Bank Zero aims at high business banking costs

- Warren Thompson Financial Services Writer thompsonw@businessli­ve.co.za

Banker-turned-venture capitalist Michael Jordaan has vowed that his newest creation, Bank Zero, will compete fiercely in the business banking space.

“We have made it clear we want to attack banking fees,” he told Business Day in an interview. “But not everyone has latched on to the fact that we are going to be attacking high business bank fees, especially the exceptiona­lly high card transactio­n and electronic banking fees companies incur.”

Bank Zero has been integrated into SA’s national payments system, allowing it to compete on “an equal footing with the big guys”, he says. The bank, which has started trial runs for staff, plans to launch in mid-2019.

Bank Zero is one of four new banks expected to launch in SA. The others are TymeDigita­l, for which Patrice Motsepe’s African Rainbow Capital Investment­s has made a takeover offer; Discovery Bank; and the Post Office’s Postbank.

Jordaan, who stepped down as FNB CEO at the end of 2013, said the degree to which operating systems for virtually any sort of business could be accessed for free through open-source software had lowered the cost of launching the bank.

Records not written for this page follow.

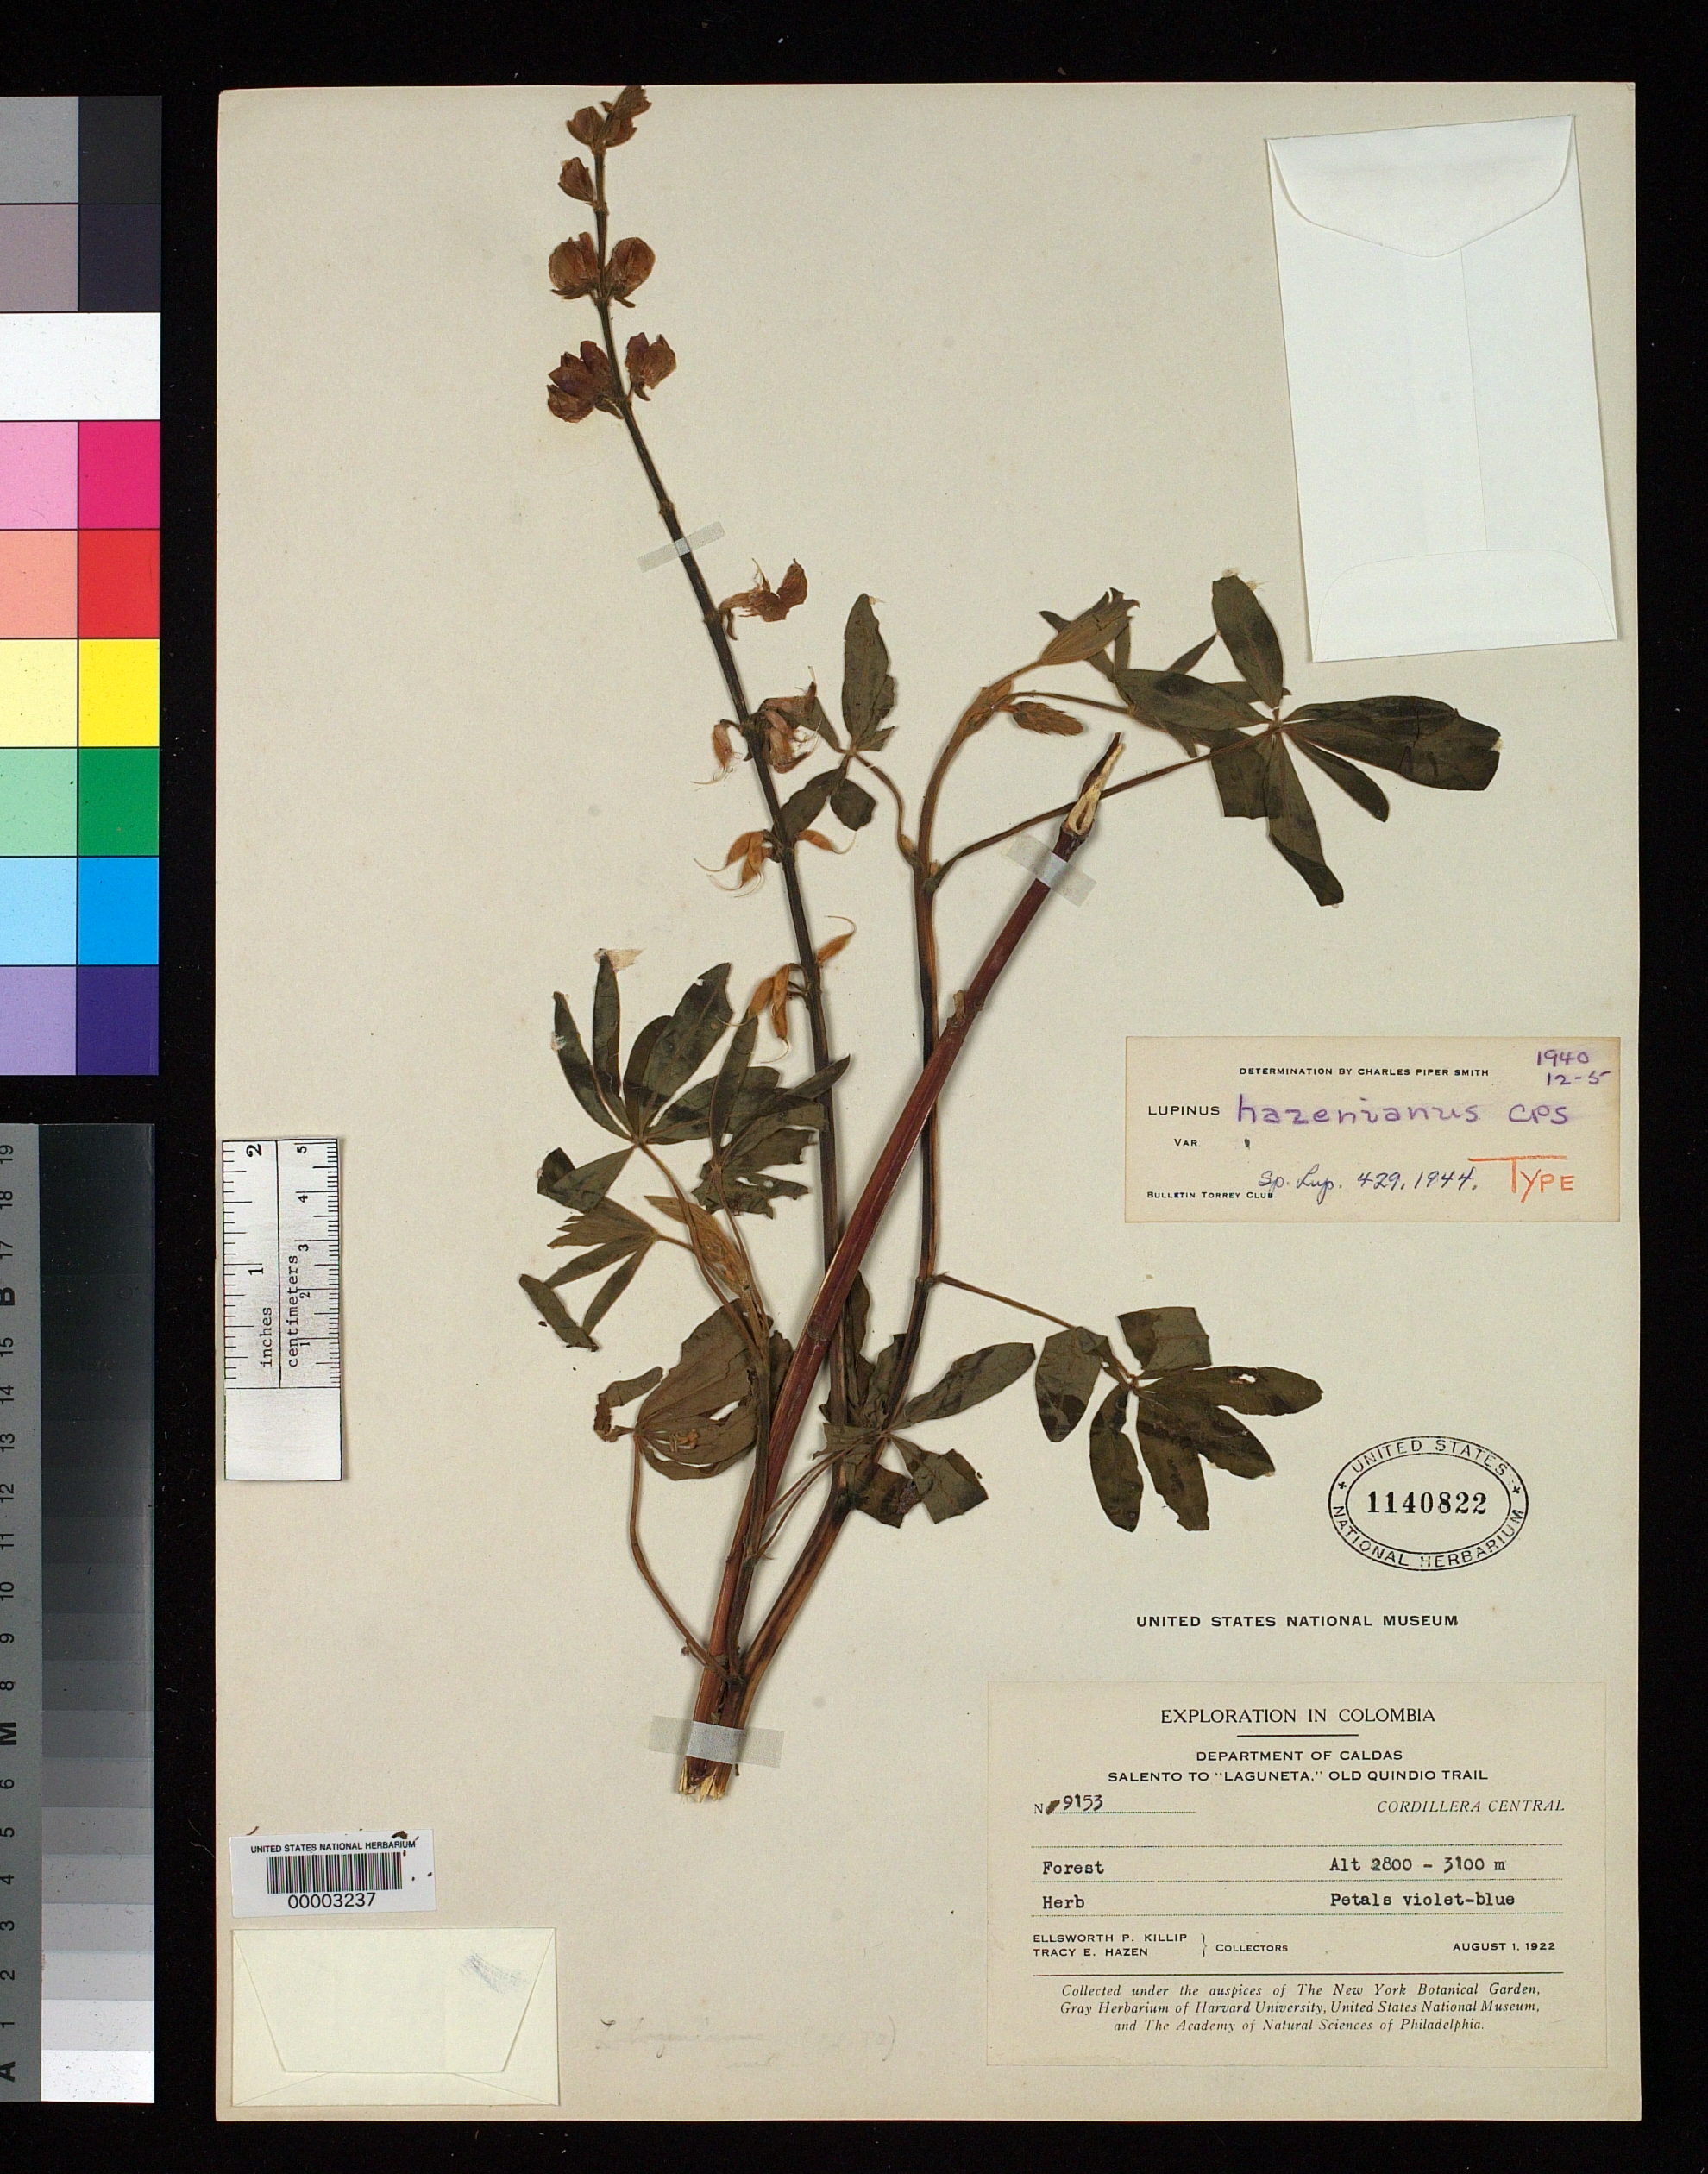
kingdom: Plantae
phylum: Tracheophyta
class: Magnoliopsida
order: Fabales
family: Fabaceae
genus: Lupinus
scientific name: Lupinus hazenianus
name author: C.P. Sm.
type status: Holotype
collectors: E. P. Killip & T. E. Hazen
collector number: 9153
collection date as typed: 01 Aug 1922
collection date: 1922-08-01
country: Colombia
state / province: Caldas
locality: Dalento to "LagUneta", old Quindo Trail.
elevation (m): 2800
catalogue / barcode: US 1140822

“To buy a whole mainframe and system was such an expensive undertakin­g a few years ago, but now you can access software and systems that are well designed, secure and reliable, virtually for free. And that is why the IT spend of Bank Zero works out to approximat­ely 1% of 1% of what it cost to run an IT system when I was CEO of a bank. This allows us to charge lower fees and survive on smaller margins.”

Jordaan says there will be 14 features in the bank’s offering that will be new to the market, but for now he is staying mum on what it comprises.

Despite the failing of VBS Mutual Bank, Jordaan says he remains satisfied the mutual bank structure is the correct one from which to launch Bank Zero. “VBS is a disaster, but management were corrupt, and both the internal and external audits failed, as well as the bank’s compliance department and board oversight. So it is not the mutual bank structure that has failed. But if anything, it will make people pause to think where they invest their money.

“We are not going to be lending, just offering savings products and transactio­nal banking, so a very simple and low-risk model, which may even benefit from a move to safer deposits.”